Banks Not Required to Capitalize OREO Costs

The Office of the Chief Counsel of the Internal Revenue Service has issued a Legal Memorandum (Number AM2013-001, dated March 1, 2013) (the “Memorandum”), which has important implications and represents a victory for lenders who have acquired Other Real Estate Owned (“OREO”) through foreclosure or deeds in lieu of foreclosure. The Memorandum appears to reverse an August 12, 2012 Field Attorney Advice issued by Associate Area Counsel in Detroit, Michigan (FAA 20123201F) that held costs associated with OREO property must be capitalized under I.R.C. §263A.

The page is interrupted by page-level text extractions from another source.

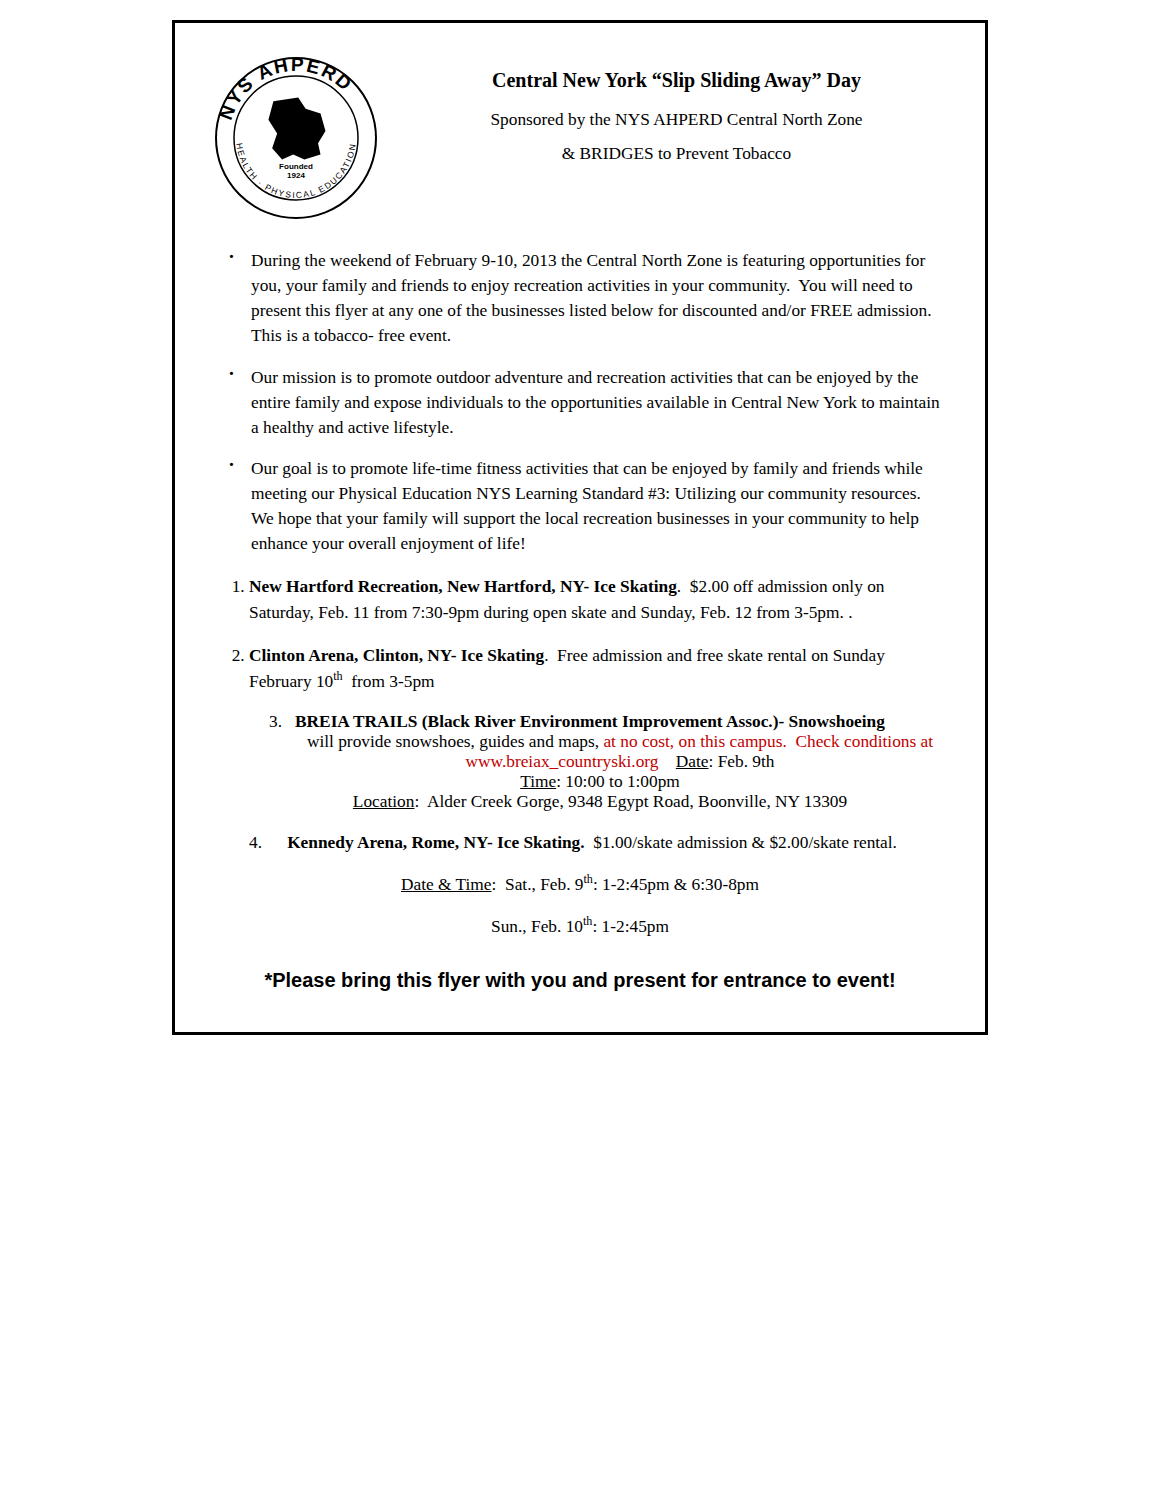NYS AHPERD HEALTH · PHYSICAL EDUCATION · RECREATION · DANCE Founded 1924
Central New York “Slip Sliding Away” Day
Sponsored by the NYS AHPERD Central North Zone
& BRIDGES to Prevent Tobacco
During the weekend of February 9-10, 2013 the Central North Zone is featuring opportunities for you, your family and friends to enjoy recreation activities in your community. You will need to present this flyer at any one of the businesses listed below for discounted and/or FREE admission. This is a tobacco- free event.
Our mission is to promote outdoor adventure and recreation activities that can be enjoyed by the entire family and expose individuals to the opportunities available in Central New York to maintain a healthy and active lifestyle.
Our goal is to promote life-time fitness activities that can be enjoyed by family and friends while meeting our Physical Education NYS Learning Standard #3: Utilizing our community resources. We hope that your family will support the local recreation businesses in your community to help enhance your overall enjoyment of life!
New Hartford Recreation, New Hartford, NY- Ice Skating. $2.00 off admission only on Saturday, Feb. 11 from 7:30-9pm during open skate and Sunday, Feb. 12 from 3-5pm. .
Clinton Arena, Clinton, NY- Ice Skating. Free admission and free skate rental on Sunday February 10th from 3-5pm
3. BREIA TRAILS (Black River Environment Improvement Assoc.)- Snowshoeing
will provide snowshoes, guides and maps, at no cost, on this campus. Check conditions at www.breiax_countryski.org Date: Feb. 9th
Time: 10:00 to 1:00pm
Location: Alder Creek Gorge, 9348 Egypt Road, Boonville, NY 13309
4. Kennedy Arena, Rome, NY- Ice Skating. $1.00/skate admission & $2.00/skate rental.
Date & Time: Sat., Feb. 9th: 1-2:45pm & 6:30-8pm
Sun., Feb. 10th: 1-2:45pm
*Please bring this flyer with you and present for entrance to event!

Generally, after a borrower defaults on a mortgage loan, the lender will commence foreclosure proceedings against the property for the purpose of acquiring title to the property. Often, a borrower may voluntarily transfer title to the property through a “deed in lieu of foreclosure” in exchange for a release of the remaining debt obligation in excess of the value of the property at the time of the deed in lieu of foreclosure. The Memorandum addresses the issue of whether property acquired through foreclosure or by deed in lieu of foreclosure is considered to be acquired for resale to customers in the ordinary course of the bank’s business. Historically, many banks have deducted expenses associated with OREO property currently rather than capitalizing them.